LTT KiraKira
Free Chart of Accounts Generator for Malaysian SMEs
A chart of accounts is the backbone of your bookkeeping — the structured list of categories every transaction gets sorted into. Get it right at the start and your reports make sense; get it wrong and you’ll be untangling it for years. This free tool builds a sensible, ready-to-use chart of accounts for your Malaysian business.
How a chart of accounts is built
A good chart follows a clear logic. The balance sheet accounts come first — what you own and owe, plus the owners’ stake: assets, liabilities and equity. Then come the profit-and-loss accounts that show performance over time: income, cost of sales and expenses. Within those, sensible sub-groupings (say, splitting expenses into direct, administrative and selling costs) keep your reports readable as the business grows. The generator sets all of this out for you in an orderly, numbered structure.
Built for SP, PS and Sdn. Bhd.
A sole proprietor doesn’t need the same equity accounts as a Sdn. Bhd., so the tool produces a chart suited to your business type — sole proprietor, partnership or company. The result is ready to adopt as-is, or to import into accounting software such as Bukku Cloud Accounting so you start your books on a clean, professional footing.
Three ways to keep your books in order
1. Use this tool free — just sign in with Google or Facebook to get started.
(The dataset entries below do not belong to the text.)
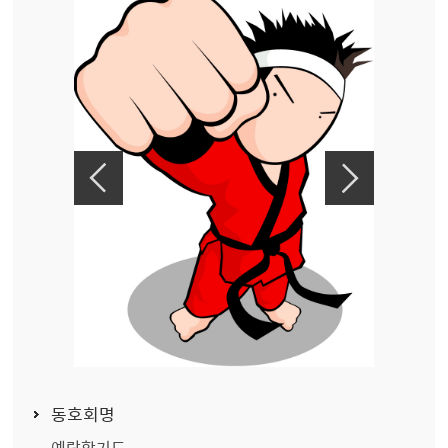
동호회명
예랑합기도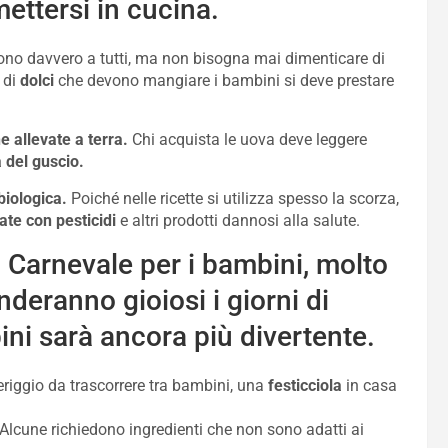
ettersi in cucina.
ciono davvero a tutti, ma non bisogna mai dimenticare di
 di
dolci
che devono mangiare i bambini si deve prestare
ne allevate a terra.
Chi acquista le uova deve leggere
à del guscio.
biologica.
Poiché nelle ricette si utilizza spesso la scorza,
tate con
pesticidi
e altri prodotti dannosi alla salute.
 Carnevale per i bambini, molto
deranno gioiosi i giorni di
ni sarà ancora più divertente.
eriggio da trascorrere tra bambini, una
festicciola
in casa
Alcune richiedono ingredienti che non sono adatti ai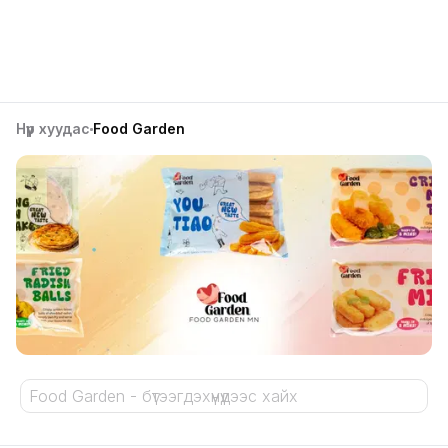
Нүүр хуудас
Food Garden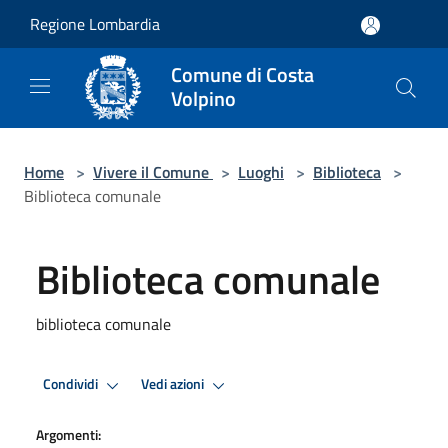
Salta al contenuto principale
Regione Lombardia
Comune di Costa
Volpino
Home
>
Vivere il Comune
>
Luoghi
>
Biblioteca
>
Biblioteca comunale
Biblioteca comunale
biblioteca comunale
Condividi
Vedi azioni
Argomenti: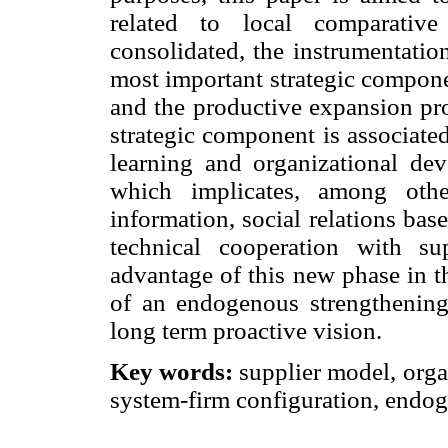
related to local comparative
consolidated, the instrumentatio
most important strategic componen
and the productive expansion pro
strategic component is associate
learning and organizational dev
which implicates, among othe
information, social relations ba
technical cooperation with sup
advantage of this new phase in t
of an endogenous strengthening
long term proactive vision.
Key words:
supplier model, organ
system-firm configuration, endo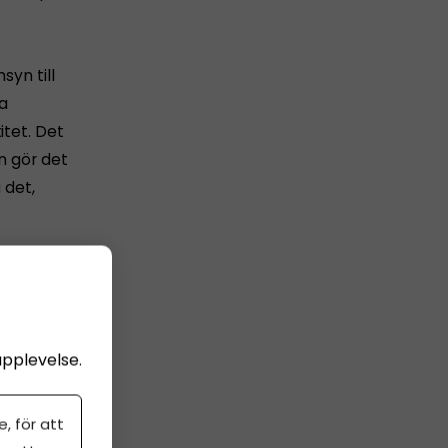
syn till
da
itet. Det
n gör det
 det,
sningen?
nder vissa
 i Sverige
upplevelse.
ar att
, för att
gällde,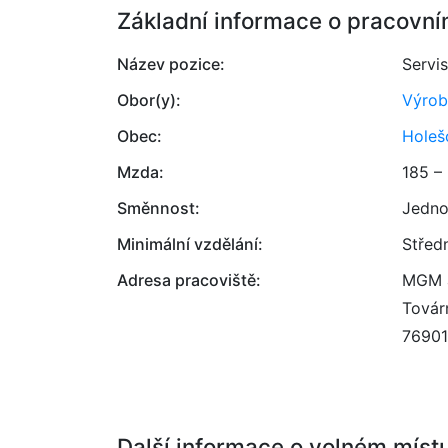
Základní informace o pracovní
Název pozice:
Servi
Obor(y):
Výrob
Obec:
Holeš
Mzda:
185 –
Směnnost:
Jedno
Minimální vzdělání:
Střed
Adresa pracoviště:
MGM a
Továr
76901
Další informace o volném míst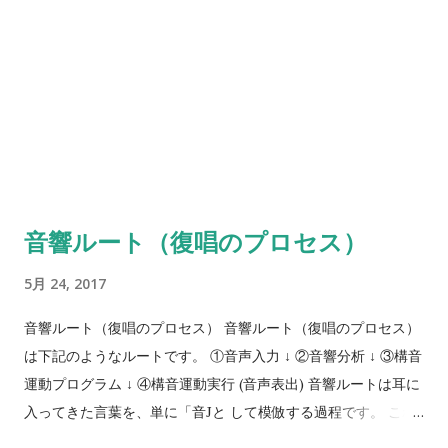
(出力音韻辞書)では、入力音韻辞書で照合 (同定)した音韻と、同
じ音韻を出力音韻辞書で、再度選択する処理過程が行われま
す。 文脈を伴わない1モーラや非語 (無意味語)で音韻性錯語が
起こる場合この段階での障害が疑われます。 ⑤音韻配列 (音韻
集力バッファー)は、選択した音韻を配列する過程です。非語
(無意味語)の場合で、音韻の並び替えの誤りが見られる場合
は、この段階の障害が疑われます。（1モーラだけの処理の場合
にはあまり考える必要はありません） ➅構音運動実行 (音声表
音響ルート（復唱のプロセス）
出)の段階では、運動の設計図の通りに、発声発語器官の多数の
神経・筋系が協調的に活動して日から音声が発せられます。 1
5月 24, 2017
モーラだけでなく、非語 (無意味語)の復唱も同様のルートで処
理されますが、1モーラだけを復唱する場合に比べ、聴いてから
音響ルート（復唱のプロセス） 音響ルート（復唱のプロセス）
復唱し終わるまでの短時間、複数の音韻を把持しなければなら
は下記のようなルートです。 ①音声入力 ↓ ②音響分析 ↓ ③構音
なくなり、その分だけ情報処理としての負荷量が増加します。
運動プログラム ↓ ④構音運動実行 (音声表出) 音響ルートは耳に
短時間音韻を把持する処理のことを 音韻リハーサル と呼ばれ
入ってきた言葉を、単に「音Jと して模倣する過程です。 これ
ています。 聞き取った音韻が消えてなくならないように、配列
は厳密な意味では「復唱Jと は言えないかもしれませんが、幼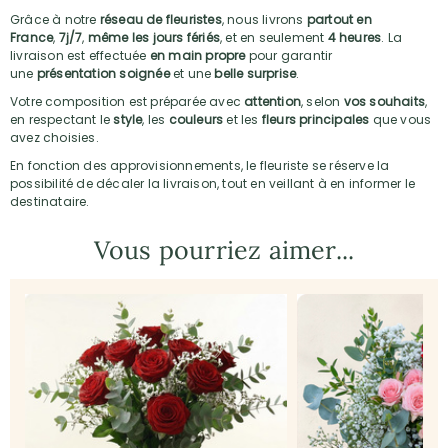
Grâce à notre
réseau de fleuristes
, nous livrons
partout en
France
,
7j/7
,
même les jours fériés
, et en seulement
4 heures
. La
livraison est effectuée
en main propre
pour garantir
une
présentation soignée
et une
belle surprise
.
Votre composition est préparée avec
attention
, selon
vos souhaits
,
en respectant le
style
, les
couleurs
et les
fleurs principales
que vous
avez choisies.
En fonction des approvisionnements, le fleuriste se réserve la
possibilité de décaler la livraison, tout en veillant à en informer le
destinataire.
Vous pourriez aimer...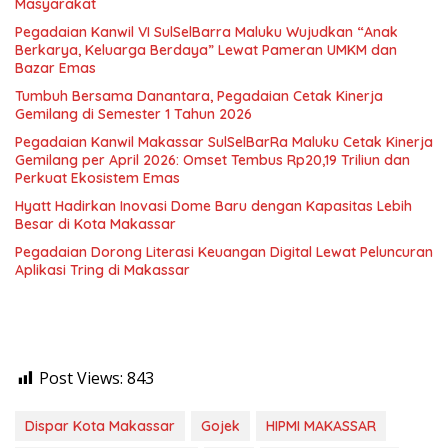
Masyarakat
Pegadaian Kanwil VI SulSelBarra Maluku Wujudkan “Anak
Berkarya, Keluarga Berdaya” Lewat Pameran UMKM dan
Bazar Emas
Tumbuh Bersama Danantara, Pegadaian Cetak Kinerja
Gemilang di Semester 1 Tahun 2026
Pegadaian Kanwil Makassar SulSelBarRa Maluku Cetak Kinerja
Gemilang per April 2026: Omset Tembus Rp20,19 Triliun dan
Perkuat Ekosistem Emas
Hyatt Hadirkan Inovasi Dome Baru dengan Kapasitas Lebih
Besar di Kota Makassar
Pegadaian Dorong Literasi Keuangan Digital Lewat Peluncuran
Aplikasi Tring di Makassar
Post Views:
843
Dispar Kota Makassar
Gojek
HIPMI MAKASSAR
2. Ready for a complete accounting system? We recommend Bukku Cloud Accounting. Explore Bukku Cloud Accounting
3. Rather not handle the books at all? Let us take it off your hands. Explore LTT Accounting Services
Frequently asked questions
What is a chart of accounts?
The structured, numbered list of categories — assets, liabilities, equity, income and expenses — that every transaction in your books is recorded against.
How is a chart of accounts structured?
Balance sheet accounts first (assets, liabilities, equity), then profit-and-loss accounts (income, cost of sales, expenses), with sub-groups to keep reports clear.
Can I import this into accounting software?
Yes — the generated chart is designed to be adopted directly or imported into a system such as Bukku.
Does it differ for a sole proprietor versus a Sdn. Bhd.?
Yes — equity and a few other accounts differ by business type, so the tool tailors the chart to whichever you choose.